Book The Indian Law Journal

Download or read book The Indian Law Journal written by and published by . This book was released on 1909 with total page 2272 pages. Available in PDF, EPUB and Kindle. Book excerpt:

Book Oklahoma s Indian New Deal

    Book Details:
  • Author : Jon S. Blackman
  • Publisher : University of Oklahoma Press
  • Release : 2013-06-14
  • ISBN : 080618924X
  • Pages : 266 pages

Download or read book Oklahoma s Indian New Deal written by Jon S. Blackman and published by University of Oklahoma Press. This book was released on 2013-06-14 with total page 266 pages. Available in PDF, EPUB and Kindle. Book excerpt: Among the New Deal programs that transformed American life in the 1930s was legislation known as the Indian New Deal, whose centerpiece was the Indian Reorganization Act (IRA) of 1934. Oddly, much of that law did not apply to Native residents of Oklahoma, even though a large percentage of the country’s Native American population resided there in the 1930s and no other state was home to so many different tribes. The Oklahoma Indian Welfare Act (OIWA), passed by Congress in 1936, brought Oklahoma Indians under all of the IRA’s provisions, but included other measures that applied only to Oklahoma’s tribal population. This first book-length history of the OIWA explains the law’s origins, enactment, implementation, and impact, and shows how the act played a unique role in the Indian New Deal. In the early decades of the twentieth century, white farmers, entrepreneurs, and lawyers used allotment policies and other legal means to gain control of thousands of acres of Indian land in Oklahoma. To counter the accumulated effects of this history, the OIWA specified how tribes could strengthen government by adopting new constitutions, and it enabled both tribes and individual Indians to obtain financial credit and land. Virulent opposition to the bill came from oil, timber, mining, farming, and ranching interests. Jon S. Blackman’s narrative of the legislative battle reveals the roles of bureaucrats, politicians, and tribal members in drafting and enacting the law. Although the OIWA encouraged tribes to organize for political and economic purposes, it yielded mixed results.
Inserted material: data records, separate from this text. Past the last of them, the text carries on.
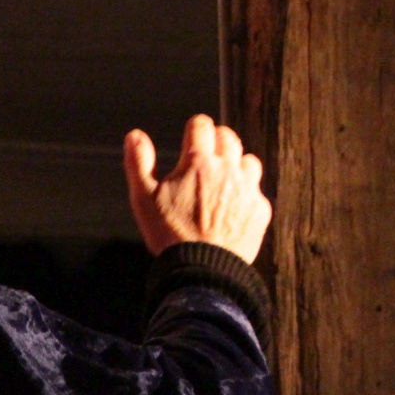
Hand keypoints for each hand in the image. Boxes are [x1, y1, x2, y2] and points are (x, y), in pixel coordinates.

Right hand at [124, 115, 272, 262]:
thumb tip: (134, 135)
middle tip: (206, 157)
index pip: (201, 125)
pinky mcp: (260, 210)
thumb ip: (139, 162)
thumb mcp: (143, 197)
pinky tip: (232, 210)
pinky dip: (246, 196)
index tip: (191, 137)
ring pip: (248, 161)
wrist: (202, 269)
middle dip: (216, 141)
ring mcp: (248, 189)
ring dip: (236, 165)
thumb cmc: (169, 233)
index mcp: (198, 162)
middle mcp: (227, 169)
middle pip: (228, 138)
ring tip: (222, 181)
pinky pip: (257, 193)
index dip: (195, 128)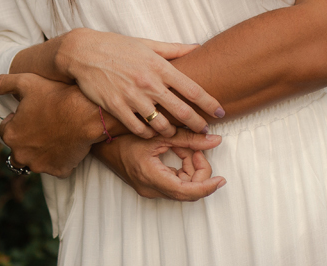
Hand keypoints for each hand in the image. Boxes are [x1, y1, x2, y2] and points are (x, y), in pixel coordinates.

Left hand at [0, 73, 101, 177]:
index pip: (5, 129)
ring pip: (34, 160)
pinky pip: (55, 167)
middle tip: (41, 124)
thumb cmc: (56, 96)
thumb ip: (2, 84)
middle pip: (17, 150)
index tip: (29, 112)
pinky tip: (65, 144)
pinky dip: (58, 159)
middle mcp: (22, 155)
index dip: (16, 119)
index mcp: (11, 135)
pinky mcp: (59, 171)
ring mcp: (41, 165)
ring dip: (39, 151)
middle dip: (25, 139)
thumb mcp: (26, 82)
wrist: (87, 113)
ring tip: (53, 134)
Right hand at [56, 29, 222, 138]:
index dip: (210, 104)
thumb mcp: (147, 44)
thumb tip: (197, 47)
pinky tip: (151, 132)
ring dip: (171, 131)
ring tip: (174, 131)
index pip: (193, 89)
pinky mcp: (117, 107)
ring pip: (161, 124)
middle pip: (182, 111)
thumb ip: (174, 50)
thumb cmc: (117, 46)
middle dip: (197, 124)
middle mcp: (149, 83)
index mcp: (159, 67)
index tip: (220, 112)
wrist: (84, 52)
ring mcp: (132, 97)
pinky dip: (148, 134)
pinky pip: (138, 129)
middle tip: (204, 130)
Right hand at [93, 129, 225, 199]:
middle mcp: (152, 189)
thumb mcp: (160, 134)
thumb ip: (189, 138)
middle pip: (188, 189)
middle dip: (199, 169)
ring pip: (183, 186)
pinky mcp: (152, 186)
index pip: (188, 191)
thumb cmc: (126, 136)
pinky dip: (182, 168)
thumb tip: (214, 139)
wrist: (105, 143)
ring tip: (185, 146)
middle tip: (199, 148)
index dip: (207, 186)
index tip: (221, 179)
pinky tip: (179, 152)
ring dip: (191, 167)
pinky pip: (175, 182)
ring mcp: (151, 190)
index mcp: (152, 176)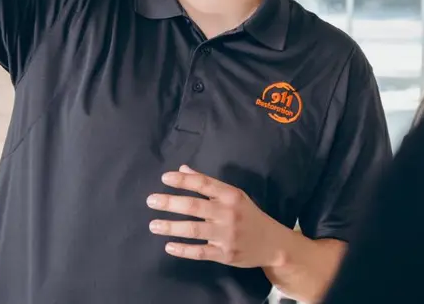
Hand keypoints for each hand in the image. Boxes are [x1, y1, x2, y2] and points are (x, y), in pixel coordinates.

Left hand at [147, 165, 285, 267]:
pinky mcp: (225, 254)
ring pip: (194, 229)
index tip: (164, 178)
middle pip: (194, 206)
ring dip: (171, 226)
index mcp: (230, 195)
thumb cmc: (248, 215)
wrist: (273, 243)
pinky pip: (201, 252)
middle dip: (170, 202)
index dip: (183, 180)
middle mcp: (228, 213)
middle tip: (150, 201)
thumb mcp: (232, 195)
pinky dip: (183, 250)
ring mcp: (227, 235)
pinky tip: (169, 246)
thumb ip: (207, 183)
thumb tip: (183, 169)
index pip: (203, 184)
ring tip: (153, 225)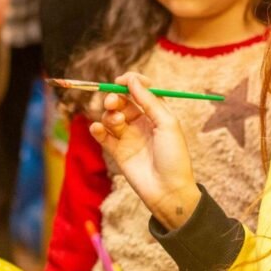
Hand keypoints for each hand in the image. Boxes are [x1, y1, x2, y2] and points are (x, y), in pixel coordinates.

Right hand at [90, 72, 200, 228]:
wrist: (168, 191)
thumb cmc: (174, 157)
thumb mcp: (167, 124)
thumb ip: (149, 101)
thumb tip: (132, 80)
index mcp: (156, 114)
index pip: (140, 91)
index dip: (130, 83)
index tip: (121, 80)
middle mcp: (141, 123)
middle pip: (121, 102)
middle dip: (114, 97)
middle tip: (111, 102)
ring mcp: (128, 137)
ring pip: (110, 117)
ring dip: (109, 115)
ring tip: (117, 124)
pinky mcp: (117, 152)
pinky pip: (102, 135)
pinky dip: (97, 129)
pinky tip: (97, 129)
It did not produce a significant increase in Indian land ownership in Oklahoma, and only a small percentage of Indian households applied for OIWA loans. Yet the act increased member participation in tribal affairs, enhanced Indian relations with non-Indian businesses and government, promoted greater Indian influence in government programs—and, as Blackman shows, became a springboard to the self-determination movements of the 1950s and 1960s.